**Exercise objective**
How many lines below contain the word "geloofs", with case counting? Reply with the number only.
====== Data under study
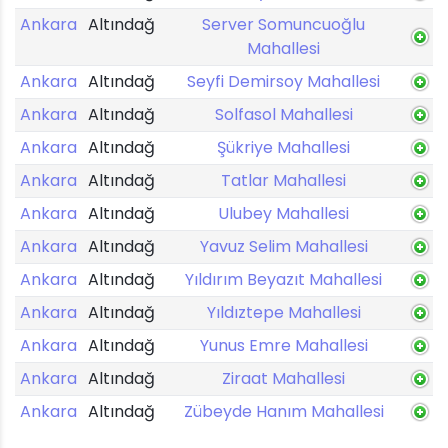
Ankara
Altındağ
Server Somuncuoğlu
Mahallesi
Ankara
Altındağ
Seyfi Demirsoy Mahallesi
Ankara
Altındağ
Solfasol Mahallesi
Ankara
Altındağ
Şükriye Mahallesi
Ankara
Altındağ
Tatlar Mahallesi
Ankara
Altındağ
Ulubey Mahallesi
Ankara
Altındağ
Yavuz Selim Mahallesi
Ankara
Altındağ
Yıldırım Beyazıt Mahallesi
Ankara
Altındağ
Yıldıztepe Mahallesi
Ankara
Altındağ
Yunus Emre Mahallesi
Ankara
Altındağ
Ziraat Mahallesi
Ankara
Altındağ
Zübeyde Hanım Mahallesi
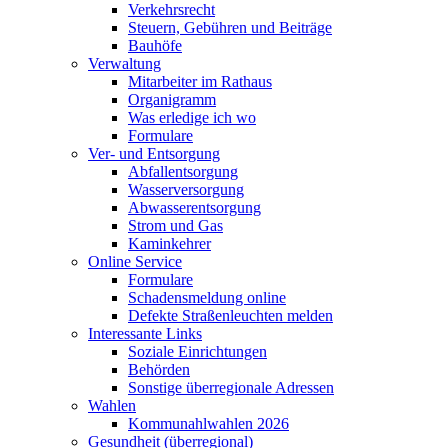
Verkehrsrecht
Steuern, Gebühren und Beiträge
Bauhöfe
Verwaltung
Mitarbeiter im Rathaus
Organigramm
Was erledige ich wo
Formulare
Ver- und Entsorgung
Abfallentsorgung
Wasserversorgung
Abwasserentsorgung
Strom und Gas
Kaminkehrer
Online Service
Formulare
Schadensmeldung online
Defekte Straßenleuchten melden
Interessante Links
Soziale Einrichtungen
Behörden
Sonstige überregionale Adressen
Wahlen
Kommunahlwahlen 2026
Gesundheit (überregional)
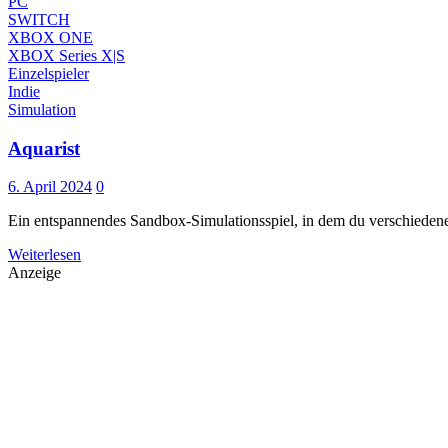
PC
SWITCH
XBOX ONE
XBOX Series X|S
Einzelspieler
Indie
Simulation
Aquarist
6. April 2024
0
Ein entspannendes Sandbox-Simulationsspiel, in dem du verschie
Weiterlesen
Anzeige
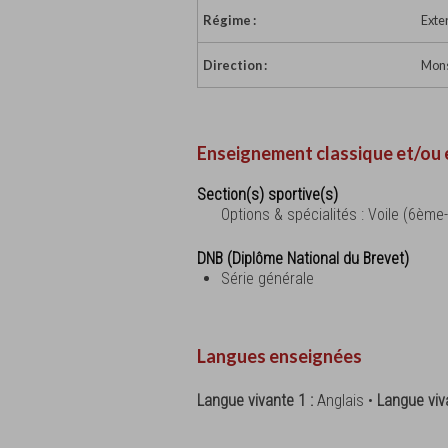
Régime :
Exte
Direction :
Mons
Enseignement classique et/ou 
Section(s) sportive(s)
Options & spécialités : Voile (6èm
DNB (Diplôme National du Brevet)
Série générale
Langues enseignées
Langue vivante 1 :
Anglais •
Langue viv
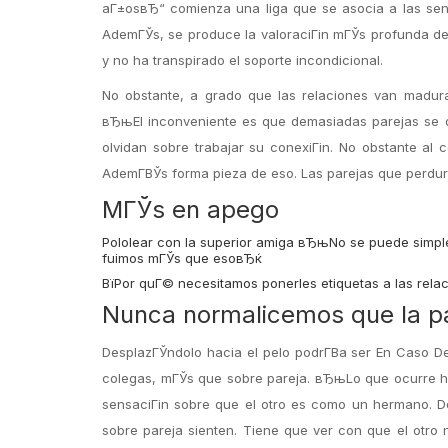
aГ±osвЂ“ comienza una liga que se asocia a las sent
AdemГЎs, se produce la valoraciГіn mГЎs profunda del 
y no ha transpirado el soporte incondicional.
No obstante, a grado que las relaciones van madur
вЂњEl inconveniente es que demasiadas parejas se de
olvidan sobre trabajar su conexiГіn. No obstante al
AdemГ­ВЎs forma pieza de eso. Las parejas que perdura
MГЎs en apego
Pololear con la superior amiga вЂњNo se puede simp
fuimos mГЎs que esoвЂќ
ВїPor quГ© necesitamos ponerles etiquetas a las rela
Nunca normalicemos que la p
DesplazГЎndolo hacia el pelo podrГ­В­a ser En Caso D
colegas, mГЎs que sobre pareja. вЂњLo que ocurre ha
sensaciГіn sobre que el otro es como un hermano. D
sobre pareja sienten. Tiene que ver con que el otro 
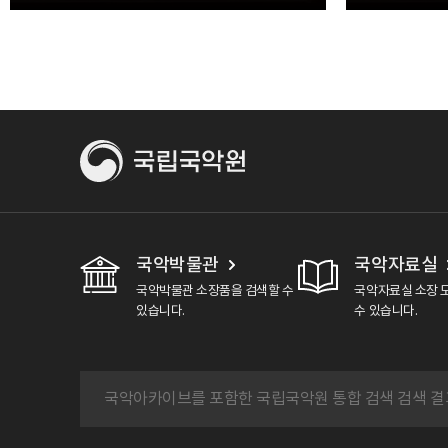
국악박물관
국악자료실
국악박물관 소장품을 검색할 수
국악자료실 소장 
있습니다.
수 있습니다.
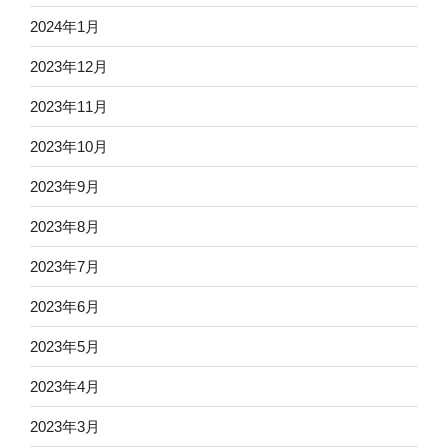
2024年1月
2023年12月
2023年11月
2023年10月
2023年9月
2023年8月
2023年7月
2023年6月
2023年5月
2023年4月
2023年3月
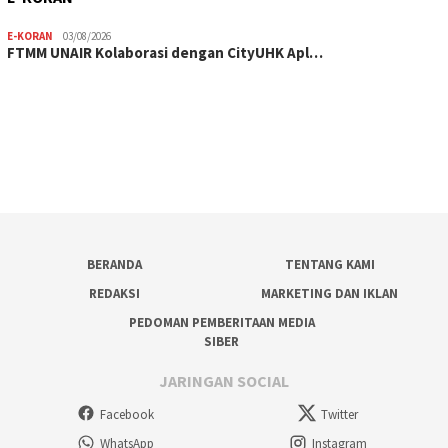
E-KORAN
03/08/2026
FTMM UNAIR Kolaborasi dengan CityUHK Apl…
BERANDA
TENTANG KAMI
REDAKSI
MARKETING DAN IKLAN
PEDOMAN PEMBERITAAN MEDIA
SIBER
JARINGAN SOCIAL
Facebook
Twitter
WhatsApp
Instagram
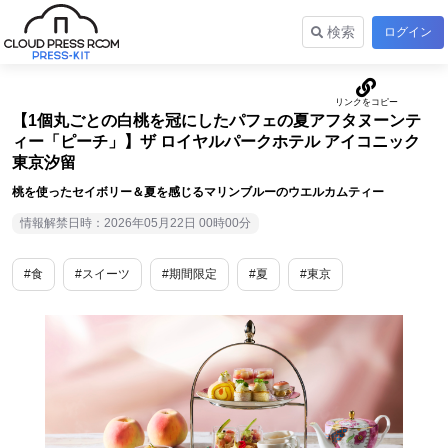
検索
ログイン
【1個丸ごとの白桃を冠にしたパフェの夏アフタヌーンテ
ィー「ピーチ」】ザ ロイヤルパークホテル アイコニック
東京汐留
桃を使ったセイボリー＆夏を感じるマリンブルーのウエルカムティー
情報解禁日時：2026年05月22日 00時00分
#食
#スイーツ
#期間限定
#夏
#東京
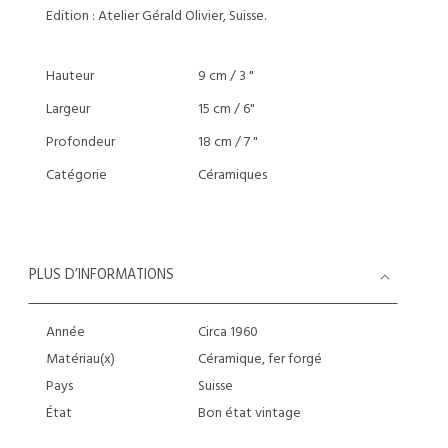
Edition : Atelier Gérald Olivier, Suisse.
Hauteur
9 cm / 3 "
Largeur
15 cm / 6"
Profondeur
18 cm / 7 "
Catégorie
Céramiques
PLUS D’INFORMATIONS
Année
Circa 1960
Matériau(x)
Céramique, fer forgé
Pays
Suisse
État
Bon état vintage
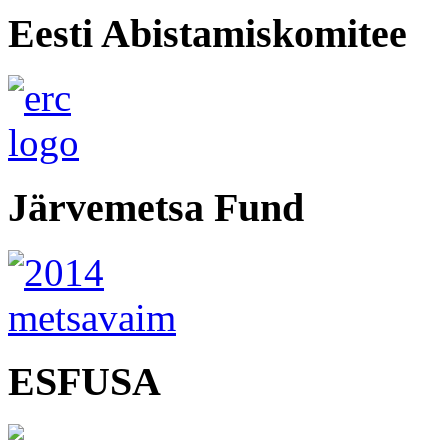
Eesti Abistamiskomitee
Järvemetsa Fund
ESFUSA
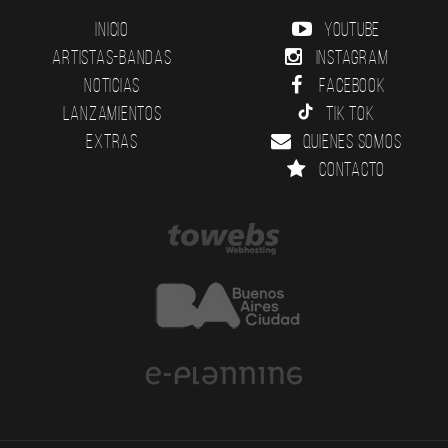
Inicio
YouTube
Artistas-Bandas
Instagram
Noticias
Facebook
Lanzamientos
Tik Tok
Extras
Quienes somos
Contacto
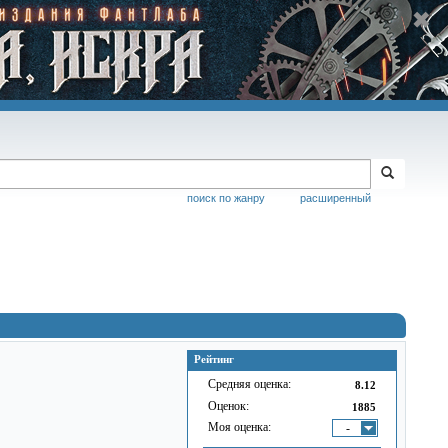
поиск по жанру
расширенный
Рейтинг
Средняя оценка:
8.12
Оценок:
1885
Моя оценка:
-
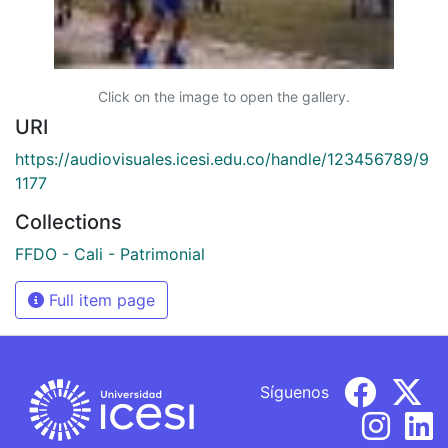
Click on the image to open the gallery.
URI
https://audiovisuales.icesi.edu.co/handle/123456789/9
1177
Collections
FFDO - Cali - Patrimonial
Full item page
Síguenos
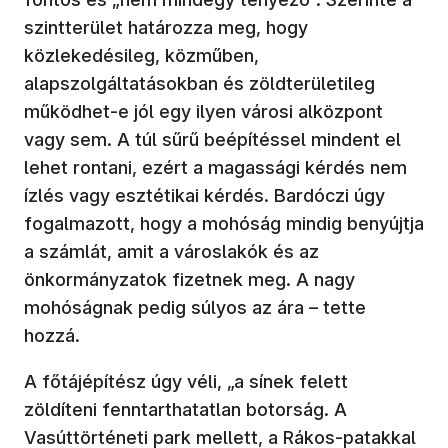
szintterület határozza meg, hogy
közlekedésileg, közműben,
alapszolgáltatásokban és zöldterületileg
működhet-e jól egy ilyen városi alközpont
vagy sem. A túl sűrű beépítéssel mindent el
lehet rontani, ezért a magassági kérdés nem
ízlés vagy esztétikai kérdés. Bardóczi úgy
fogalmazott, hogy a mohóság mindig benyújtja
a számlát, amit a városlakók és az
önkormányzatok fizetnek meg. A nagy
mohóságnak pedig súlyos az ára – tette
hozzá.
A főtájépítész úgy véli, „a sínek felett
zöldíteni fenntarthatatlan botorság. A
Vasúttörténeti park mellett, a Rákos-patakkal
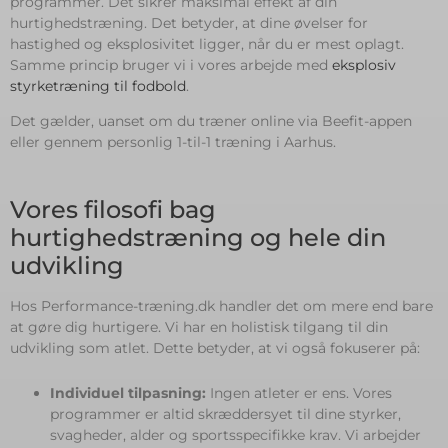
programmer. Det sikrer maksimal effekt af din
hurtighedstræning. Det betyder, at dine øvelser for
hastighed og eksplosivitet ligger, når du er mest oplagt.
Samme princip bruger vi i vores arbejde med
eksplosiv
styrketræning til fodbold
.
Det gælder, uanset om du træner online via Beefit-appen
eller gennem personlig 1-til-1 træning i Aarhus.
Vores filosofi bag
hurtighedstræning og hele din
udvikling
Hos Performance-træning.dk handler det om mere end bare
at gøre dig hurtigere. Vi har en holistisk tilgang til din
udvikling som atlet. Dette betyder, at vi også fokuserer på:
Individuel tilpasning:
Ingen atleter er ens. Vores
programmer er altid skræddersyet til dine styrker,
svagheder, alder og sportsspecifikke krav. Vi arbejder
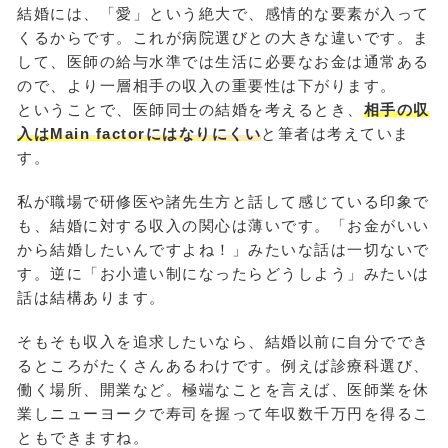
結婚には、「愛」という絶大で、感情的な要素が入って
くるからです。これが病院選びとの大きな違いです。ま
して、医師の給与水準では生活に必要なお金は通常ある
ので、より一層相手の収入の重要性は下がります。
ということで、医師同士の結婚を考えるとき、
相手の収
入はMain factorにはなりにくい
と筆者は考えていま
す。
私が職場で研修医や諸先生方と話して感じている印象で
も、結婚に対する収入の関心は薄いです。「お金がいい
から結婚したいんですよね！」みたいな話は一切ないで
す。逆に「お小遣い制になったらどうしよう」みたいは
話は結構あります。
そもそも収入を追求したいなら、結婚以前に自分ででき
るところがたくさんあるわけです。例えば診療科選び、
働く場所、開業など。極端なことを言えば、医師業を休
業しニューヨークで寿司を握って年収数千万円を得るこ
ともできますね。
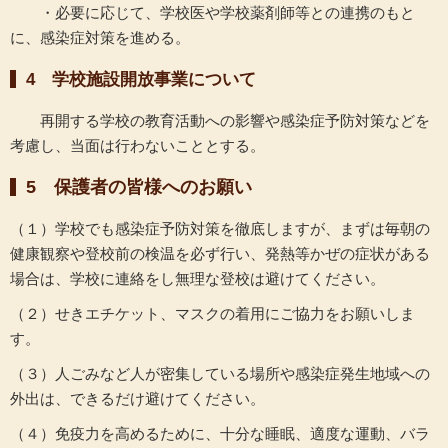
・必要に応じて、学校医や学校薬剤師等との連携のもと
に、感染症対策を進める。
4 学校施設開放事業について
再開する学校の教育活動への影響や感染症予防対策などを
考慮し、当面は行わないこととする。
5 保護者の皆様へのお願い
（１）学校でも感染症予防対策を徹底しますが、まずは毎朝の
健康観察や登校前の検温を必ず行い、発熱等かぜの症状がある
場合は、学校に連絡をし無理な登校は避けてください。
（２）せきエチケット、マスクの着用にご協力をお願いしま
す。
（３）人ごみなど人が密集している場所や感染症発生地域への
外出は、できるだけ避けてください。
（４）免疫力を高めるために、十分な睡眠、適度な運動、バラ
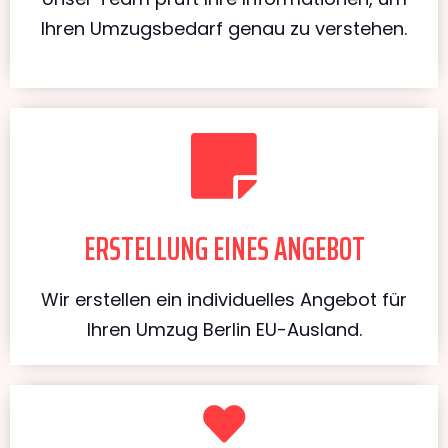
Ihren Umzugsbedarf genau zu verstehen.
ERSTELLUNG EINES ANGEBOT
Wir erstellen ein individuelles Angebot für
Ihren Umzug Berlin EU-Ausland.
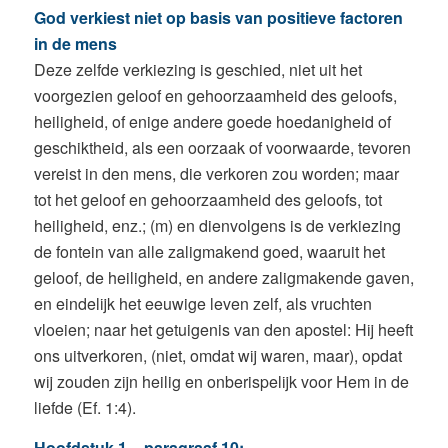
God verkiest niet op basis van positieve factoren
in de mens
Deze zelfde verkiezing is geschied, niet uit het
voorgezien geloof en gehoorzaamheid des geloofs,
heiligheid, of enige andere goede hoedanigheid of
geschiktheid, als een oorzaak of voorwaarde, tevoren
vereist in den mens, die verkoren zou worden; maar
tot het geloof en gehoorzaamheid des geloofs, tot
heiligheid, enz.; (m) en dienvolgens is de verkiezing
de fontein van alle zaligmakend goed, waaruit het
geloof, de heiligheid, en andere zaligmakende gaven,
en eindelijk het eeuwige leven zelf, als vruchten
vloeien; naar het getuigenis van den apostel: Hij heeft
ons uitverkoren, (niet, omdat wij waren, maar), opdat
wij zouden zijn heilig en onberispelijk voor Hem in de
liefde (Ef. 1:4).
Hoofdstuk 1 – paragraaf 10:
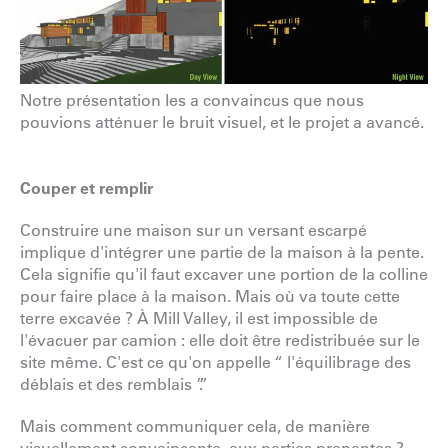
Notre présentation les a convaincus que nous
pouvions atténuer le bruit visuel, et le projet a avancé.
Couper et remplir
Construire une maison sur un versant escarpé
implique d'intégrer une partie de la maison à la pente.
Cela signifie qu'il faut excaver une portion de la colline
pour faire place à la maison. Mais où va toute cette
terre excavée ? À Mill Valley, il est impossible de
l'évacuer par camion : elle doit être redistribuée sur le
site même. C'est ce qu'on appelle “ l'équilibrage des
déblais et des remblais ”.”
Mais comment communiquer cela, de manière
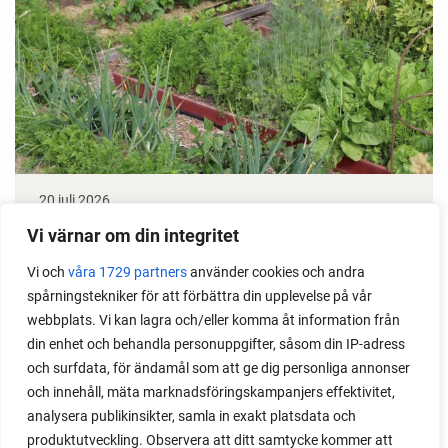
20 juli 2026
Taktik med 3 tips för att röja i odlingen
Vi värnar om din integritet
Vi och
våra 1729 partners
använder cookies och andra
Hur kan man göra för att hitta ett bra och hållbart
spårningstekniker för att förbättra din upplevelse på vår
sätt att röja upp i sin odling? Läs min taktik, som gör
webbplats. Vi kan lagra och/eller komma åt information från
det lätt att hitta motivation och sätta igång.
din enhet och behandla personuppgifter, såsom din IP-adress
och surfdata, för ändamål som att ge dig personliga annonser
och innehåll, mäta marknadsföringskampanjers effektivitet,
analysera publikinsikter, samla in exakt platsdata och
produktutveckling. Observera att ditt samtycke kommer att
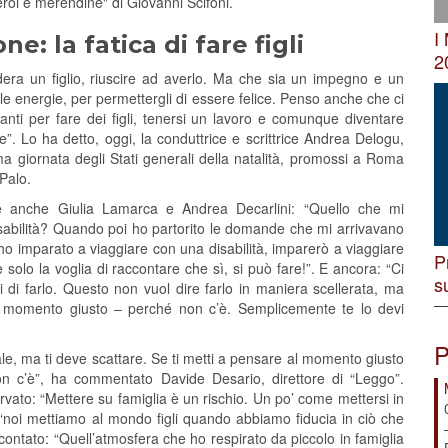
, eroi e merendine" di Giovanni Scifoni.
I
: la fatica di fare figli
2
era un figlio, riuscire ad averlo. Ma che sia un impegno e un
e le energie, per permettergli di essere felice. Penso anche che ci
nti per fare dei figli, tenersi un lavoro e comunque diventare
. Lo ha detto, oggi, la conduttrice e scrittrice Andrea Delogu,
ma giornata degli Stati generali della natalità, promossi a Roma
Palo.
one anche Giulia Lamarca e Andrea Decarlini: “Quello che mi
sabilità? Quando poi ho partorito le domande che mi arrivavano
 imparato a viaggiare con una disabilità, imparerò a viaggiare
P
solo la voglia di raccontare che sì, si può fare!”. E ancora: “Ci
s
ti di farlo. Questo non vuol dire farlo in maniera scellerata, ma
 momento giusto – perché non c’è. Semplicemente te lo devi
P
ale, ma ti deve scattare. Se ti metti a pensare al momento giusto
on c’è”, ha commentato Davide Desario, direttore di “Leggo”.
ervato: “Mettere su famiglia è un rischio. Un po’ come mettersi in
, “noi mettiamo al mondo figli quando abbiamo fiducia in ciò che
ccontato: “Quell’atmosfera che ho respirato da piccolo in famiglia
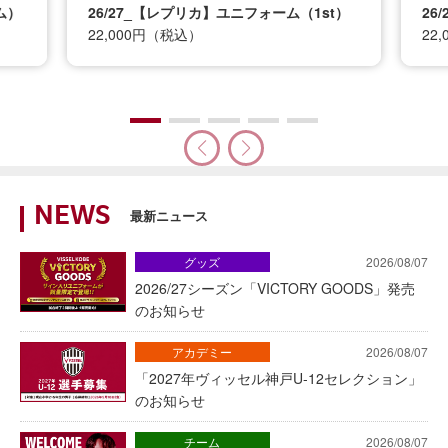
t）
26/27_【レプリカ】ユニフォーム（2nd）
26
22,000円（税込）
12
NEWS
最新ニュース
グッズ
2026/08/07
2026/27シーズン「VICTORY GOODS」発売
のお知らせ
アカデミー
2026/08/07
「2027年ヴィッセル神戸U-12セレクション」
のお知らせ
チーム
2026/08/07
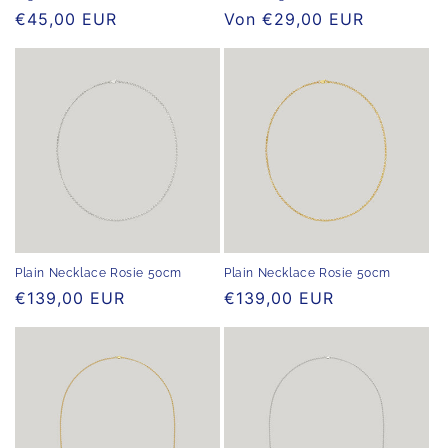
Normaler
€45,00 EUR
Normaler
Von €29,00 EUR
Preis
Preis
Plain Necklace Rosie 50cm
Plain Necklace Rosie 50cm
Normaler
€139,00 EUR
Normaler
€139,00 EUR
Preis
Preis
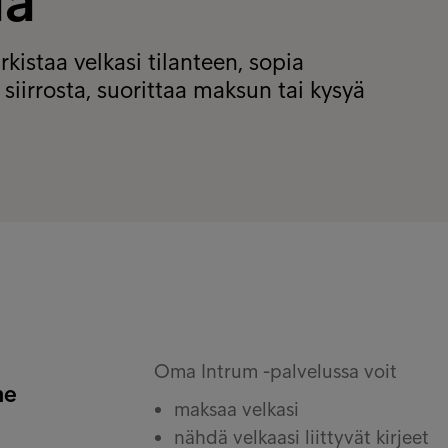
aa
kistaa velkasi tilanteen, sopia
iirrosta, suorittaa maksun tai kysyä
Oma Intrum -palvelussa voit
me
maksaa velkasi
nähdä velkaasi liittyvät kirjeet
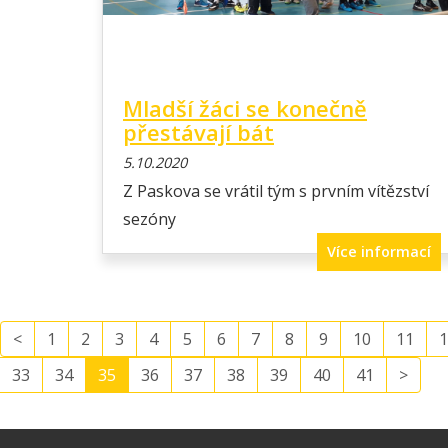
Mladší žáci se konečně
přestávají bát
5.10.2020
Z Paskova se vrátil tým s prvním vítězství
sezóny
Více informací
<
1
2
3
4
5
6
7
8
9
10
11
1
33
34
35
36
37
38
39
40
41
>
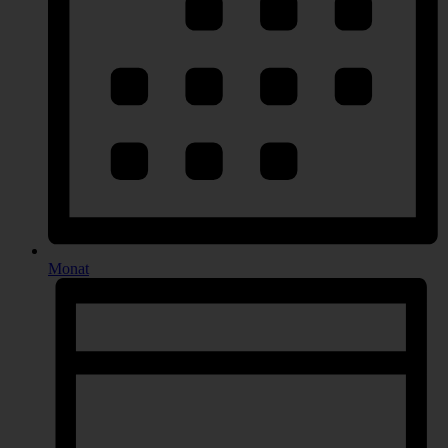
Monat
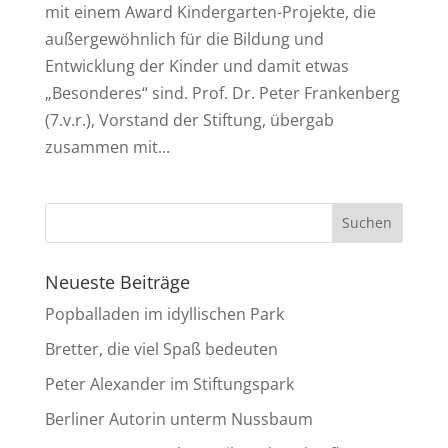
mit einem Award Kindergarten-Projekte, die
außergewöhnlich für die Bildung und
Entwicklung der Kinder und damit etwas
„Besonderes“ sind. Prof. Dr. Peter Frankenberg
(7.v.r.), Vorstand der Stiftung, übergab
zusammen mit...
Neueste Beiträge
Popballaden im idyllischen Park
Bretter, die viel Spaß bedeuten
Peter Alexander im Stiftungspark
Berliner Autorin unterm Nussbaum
============
**Completed exercise**
2